QUOTED TEXT:
————————

When I first moved to Switzerland, I had no idea where to start. I had money sitting in a UBS savings account earning basically nothing, a stack of confusing paperwork about something called “Pillar 3a,” and zero clue whether my Permit B even allowed me to invest.

Sound familiar?

I spent 10 years in banking, including roles at JPMorgan and Avaloq, and built a 7-figure investment portfolio along the way. I’ve helped hundreds of expats navigate exactly this confusion. The Swiss financial system isn’t complicated once you understand how the pieces fit together. By the end of this guide, you’ll have a clear roadmap: which accounts to open, in what order, and exactly how to start investing.

Can expats invest in Switzerland? Yes. Permit B and C holders face no restrictions on investing in stocks, ETFs, or cryptocurrency. To start: open a Pillar 3a account first (could save you CHF 1,500-2,500 in taxes annually), then a low-cost broker like Interactive Brokers, Swissquote, or Saxo. Capital gains are completely tax-free for private investors in Switzerland. This makes it one of the most attractive places in the world to build wealth.

Key Takeaways

Permit B holders CAN invest freely: no restrictions on stocks, ETFs, crypto, or Pillar 3a.

————————

TASK BRIEF: Continue the guide to investing in Switzerland as an expat from the point where it stops.

RECORDS SHOWN:
————————

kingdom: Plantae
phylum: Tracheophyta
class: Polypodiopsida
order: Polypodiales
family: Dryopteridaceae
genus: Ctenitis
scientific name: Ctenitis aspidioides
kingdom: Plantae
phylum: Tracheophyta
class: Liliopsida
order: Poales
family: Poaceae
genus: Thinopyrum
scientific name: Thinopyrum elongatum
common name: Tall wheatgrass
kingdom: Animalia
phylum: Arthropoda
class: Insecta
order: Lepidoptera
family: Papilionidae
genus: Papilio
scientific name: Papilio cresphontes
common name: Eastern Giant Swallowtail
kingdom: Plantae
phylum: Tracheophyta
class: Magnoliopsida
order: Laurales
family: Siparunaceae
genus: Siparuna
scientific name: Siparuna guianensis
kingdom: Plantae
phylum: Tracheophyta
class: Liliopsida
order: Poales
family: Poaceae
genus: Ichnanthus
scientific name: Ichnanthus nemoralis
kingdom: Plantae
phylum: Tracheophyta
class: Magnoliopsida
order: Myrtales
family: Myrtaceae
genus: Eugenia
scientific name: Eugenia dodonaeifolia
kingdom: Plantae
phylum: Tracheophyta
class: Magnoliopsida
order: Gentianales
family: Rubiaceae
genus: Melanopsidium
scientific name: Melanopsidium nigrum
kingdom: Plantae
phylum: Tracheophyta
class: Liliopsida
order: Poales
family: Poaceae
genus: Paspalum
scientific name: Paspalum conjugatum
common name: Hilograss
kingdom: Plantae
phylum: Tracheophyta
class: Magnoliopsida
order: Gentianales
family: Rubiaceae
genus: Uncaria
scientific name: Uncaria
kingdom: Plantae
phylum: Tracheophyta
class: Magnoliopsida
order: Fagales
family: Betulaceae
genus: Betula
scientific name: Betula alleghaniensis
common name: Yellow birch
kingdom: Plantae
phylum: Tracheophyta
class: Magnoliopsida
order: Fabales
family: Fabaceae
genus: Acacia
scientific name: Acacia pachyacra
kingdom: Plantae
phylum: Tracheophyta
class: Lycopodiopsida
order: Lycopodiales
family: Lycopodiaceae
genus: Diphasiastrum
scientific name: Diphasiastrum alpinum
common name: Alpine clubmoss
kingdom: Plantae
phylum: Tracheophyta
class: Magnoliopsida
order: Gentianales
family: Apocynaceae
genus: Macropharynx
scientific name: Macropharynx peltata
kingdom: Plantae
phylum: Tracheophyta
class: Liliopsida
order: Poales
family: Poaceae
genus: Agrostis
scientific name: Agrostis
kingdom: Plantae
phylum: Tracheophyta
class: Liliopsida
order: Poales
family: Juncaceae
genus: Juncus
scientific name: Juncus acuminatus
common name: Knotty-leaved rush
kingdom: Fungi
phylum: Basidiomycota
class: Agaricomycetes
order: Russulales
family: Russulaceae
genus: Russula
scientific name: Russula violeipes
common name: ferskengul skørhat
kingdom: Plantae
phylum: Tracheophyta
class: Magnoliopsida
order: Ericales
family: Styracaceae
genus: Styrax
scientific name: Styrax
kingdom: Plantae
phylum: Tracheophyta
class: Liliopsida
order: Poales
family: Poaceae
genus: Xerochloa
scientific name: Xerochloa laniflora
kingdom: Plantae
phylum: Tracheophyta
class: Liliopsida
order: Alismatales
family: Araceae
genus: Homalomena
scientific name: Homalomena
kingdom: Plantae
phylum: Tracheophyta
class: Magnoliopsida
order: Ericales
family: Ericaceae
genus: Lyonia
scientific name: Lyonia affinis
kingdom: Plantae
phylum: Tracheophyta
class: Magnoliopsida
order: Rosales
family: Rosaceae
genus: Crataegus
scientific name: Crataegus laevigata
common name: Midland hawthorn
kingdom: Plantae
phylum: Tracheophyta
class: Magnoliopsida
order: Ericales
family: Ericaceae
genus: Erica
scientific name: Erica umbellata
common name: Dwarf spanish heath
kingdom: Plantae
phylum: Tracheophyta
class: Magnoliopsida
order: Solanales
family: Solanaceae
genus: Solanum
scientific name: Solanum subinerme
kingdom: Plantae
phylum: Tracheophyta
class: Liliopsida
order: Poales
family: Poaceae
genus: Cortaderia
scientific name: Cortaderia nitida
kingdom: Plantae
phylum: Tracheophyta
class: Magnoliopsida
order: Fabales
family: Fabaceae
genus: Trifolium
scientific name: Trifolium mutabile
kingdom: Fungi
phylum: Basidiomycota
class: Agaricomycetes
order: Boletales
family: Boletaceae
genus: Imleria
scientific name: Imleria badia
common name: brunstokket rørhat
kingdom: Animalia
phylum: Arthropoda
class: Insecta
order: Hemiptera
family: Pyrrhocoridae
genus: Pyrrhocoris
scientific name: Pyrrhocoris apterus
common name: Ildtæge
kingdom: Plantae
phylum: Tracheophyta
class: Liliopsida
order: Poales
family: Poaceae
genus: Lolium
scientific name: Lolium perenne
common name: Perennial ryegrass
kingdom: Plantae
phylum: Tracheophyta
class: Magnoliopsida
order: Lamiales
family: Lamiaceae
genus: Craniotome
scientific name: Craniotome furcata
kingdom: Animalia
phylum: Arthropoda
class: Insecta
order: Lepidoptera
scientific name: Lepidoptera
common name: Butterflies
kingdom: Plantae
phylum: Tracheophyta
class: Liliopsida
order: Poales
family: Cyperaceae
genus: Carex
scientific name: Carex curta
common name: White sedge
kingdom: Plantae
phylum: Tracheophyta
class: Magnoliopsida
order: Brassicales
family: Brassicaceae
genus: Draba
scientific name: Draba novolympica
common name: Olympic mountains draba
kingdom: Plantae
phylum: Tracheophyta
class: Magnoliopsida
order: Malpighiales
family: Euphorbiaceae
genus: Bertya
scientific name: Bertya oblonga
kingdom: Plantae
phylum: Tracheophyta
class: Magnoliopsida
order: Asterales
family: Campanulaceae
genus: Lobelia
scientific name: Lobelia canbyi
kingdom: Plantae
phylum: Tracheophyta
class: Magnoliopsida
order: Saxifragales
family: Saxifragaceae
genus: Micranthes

————————

WRITTEN REPLY:
Capital gains are TAX-FREE: you keep 100% of your investment profits.

Max your Pillar 3a first: could save CHF 1,500-2,500 per year in taxes.

Use Interactive Brokers, Swissquote, or Saxo: traditional Swiss banks charge much higher fees.

Irish-domiciled ETFs are most tax-efficient for Swiss investors.

Start now: waiting costs you more than making small mistakes.

Can Expats Invest in Switzerland? The Permit B Truth

Professional expat checking investments in Zurich - Permit B investing freedom

Let’s clear this up immediately: yes, you can invest freely in Switzerland with a Permit B.

I’ve heard this question hundreds of times, and the confusion is understandable. Switzerland has strict rules about many things. But investing in financial markets isn’t one of them. Whether you’re holding a Permit B, C, or even an L permit, you can open a brokerage account, buy stocks and ETFs, invest in cryptocurrency, and contribute to Pillar 3a.

The only real restriction? Property. With a Permit B, you can buy a home to live in, but you cannot purchase investment properties to rent out. That requires a C permit. For stocks, ETFs, and pension accounts, you’re completely free.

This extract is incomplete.